> _YOUR OBJECTIVE_
Where a line of the records holds the string "dunia", copy that line.

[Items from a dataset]
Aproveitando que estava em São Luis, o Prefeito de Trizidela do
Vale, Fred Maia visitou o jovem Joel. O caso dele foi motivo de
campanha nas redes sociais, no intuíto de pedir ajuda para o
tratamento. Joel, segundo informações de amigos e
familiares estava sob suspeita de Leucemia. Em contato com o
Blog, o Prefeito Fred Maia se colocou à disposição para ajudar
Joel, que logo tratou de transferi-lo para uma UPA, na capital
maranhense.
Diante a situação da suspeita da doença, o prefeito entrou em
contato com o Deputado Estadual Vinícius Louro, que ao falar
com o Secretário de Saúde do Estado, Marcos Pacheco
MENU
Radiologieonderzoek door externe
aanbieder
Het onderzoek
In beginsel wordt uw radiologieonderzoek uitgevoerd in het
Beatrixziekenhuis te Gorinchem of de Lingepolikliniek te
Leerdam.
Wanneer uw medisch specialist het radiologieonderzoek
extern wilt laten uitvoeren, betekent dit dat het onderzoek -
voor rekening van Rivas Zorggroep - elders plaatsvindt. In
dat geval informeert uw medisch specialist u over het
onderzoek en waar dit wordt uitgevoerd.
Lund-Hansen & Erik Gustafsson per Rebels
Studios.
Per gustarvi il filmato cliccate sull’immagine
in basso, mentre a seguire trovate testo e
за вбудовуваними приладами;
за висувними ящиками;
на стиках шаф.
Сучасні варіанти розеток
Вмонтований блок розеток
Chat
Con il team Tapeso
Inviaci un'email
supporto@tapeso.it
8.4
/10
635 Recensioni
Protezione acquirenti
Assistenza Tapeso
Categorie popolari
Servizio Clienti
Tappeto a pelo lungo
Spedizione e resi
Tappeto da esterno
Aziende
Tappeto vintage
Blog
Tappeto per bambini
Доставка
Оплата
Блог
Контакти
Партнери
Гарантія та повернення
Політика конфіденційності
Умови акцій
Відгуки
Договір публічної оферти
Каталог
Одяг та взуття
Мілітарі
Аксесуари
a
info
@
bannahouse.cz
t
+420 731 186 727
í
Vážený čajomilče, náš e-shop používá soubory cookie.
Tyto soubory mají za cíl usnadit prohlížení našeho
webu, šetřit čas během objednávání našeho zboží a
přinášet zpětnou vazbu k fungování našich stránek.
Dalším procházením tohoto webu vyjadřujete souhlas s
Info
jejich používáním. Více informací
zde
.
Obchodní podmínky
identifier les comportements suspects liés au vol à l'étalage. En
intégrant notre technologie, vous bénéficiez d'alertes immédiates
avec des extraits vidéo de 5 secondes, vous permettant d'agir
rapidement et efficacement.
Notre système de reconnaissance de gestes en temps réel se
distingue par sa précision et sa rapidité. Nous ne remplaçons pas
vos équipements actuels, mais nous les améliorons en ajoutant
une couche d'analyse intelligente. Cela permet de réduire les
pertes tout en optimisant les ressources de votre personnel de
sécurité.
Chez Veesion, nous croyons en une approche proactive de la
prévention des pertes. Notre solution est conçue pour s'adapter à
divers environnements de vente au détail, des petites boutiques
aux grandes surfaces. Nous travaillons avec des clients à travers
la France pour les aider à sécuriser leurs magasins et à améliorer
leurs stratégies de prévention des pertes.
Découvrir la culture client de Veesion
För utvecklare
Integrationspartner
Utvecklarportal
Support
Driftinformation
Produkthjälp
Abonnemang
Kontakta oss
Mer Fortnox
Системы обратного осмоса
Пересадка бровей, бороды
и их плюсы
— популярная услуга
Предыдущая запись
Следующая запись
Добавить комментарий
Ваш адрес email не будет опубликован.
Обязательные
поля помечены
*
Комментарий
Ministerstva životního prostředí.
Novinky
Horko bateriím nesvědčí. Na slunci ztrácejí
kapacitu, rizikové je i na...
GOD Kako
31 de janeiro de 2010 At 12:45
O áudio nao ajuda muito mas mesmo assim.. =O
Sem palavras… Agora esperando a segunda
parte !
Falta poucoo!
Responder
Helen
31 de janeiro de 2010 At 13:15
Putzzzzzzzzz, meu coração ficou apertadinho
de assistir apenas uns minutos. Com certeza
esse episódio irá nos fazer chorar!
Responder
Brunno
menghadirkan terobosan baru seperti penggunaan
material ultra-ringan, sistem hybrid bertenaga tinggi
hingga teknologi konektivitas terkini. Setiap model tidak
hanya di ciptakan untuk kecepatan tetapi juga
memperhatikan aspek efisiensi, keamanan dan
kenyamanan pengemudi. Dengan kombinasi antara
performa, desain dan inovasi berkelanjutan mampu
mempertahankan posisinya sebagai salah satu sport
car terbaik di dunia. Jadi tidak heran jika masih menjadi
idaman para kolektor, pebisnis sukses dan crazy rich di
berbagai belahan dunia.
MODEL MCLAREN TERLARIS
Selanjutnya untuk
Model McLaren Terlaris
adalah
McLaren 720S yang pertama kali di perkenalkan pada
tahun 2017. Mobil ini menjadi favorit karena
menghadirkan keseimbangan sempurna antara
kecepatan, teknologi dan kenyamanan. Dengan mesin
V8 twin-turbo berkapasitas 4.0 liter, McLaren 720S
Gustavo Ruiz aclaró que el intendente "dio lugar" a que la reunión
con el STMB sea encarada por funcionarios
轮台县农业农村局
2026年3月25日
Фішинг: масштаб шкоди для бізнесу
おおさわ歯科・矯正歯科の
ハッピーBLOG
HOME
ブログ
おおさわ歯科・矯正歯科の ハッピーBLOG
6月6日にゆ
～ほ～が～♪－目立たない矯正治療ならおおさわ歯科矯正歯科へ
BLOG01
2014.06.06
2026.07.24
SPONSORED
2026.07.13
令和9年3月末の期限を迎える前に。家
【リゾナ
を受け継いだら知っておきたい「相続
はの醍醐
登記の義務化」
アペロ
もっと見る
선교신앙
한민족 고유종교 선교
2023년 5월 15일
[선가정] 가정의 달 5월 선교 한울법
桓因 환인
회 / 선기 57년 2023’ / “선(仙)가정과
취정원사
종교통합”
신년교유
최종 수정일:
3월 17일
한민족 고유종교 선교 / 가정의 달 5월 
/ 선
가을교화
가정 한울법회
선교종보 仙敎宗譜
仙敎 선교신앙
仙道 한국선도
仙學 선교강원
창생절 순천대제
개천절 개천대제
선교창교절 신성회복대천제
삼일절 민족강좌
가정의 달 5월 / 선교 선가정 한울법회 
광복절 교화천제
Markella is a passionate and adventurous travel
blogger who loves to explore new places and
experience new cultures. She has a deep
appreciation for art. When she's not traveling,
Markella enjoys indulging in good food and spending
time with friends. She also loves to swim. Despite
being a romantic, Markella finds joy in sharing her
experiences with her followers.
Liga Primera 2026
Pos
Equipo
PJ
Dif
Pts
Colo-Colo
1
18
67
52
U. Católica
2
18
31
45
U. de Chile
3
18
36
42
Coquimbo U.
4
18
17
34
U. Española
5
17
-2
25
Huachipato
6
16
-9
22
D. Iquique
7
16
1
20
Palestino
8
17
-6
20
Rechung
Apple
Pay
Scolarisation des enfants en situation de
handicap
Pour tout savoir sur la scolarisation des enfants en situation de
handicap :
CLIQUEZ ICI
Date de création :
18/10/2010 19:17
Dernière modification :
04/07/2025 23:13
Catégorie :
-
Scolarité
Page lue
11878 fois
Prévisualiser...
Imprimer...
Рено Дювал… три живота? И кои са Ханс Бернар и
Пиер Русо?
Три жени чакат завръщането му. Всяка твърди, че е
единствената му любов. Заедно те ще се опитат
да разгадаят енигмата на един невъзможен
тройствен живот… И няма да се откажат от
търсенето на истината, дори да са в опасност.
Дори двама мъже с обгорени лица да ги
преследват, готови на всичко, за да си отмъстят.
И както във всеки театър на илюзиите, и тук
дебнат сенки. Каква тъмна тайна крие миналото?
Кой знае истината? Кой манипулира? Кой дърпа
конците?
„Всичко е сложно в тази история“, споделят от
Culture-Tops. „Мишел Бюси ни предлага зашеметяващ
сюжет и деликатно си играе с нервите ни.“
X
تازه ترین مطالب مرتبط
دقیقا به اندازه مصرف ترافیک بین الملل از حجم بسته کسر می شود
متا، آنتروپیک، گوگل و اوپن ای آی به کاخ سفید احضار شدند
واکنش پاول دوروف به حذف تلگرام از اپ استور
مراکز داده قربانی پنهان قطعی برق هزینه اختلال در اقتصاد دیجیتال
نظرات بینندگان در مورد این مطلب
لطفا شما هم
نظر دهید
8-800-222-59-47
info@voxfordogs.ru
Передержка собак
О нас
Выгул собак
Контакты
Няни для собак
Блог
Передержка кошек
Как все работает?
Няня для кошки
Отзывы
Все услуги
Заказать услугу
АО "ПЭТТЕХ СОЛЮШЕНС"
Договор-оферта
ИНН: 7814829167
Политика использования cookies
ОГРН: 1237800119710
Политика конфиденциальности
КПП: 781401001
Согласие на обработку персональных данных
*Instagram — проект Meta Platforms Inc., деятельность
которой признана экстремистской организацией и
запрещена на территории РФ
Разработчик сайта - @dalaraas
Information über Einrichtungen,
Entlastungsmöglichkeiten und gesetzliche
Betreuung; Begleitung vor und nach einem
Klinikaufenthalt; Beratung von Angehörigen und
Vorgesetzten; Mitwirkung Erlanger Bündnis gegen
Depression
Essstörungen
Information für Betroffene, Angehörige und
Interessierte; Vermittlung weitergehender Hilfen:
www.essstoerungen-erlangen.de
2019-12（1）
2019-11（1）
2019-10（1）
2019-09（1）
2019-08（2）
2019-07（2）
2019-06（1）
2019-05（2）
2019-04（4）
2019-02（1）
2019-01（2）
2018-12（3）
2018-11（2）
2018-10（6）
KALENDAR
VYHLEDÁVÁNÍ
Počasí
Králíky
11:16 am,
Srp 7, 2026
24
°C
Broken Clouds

> _SOLVED EXERCISE_
car terbaik di dunia. Jadi tidak heran jika masih menjadi
berbagai belahan dunia.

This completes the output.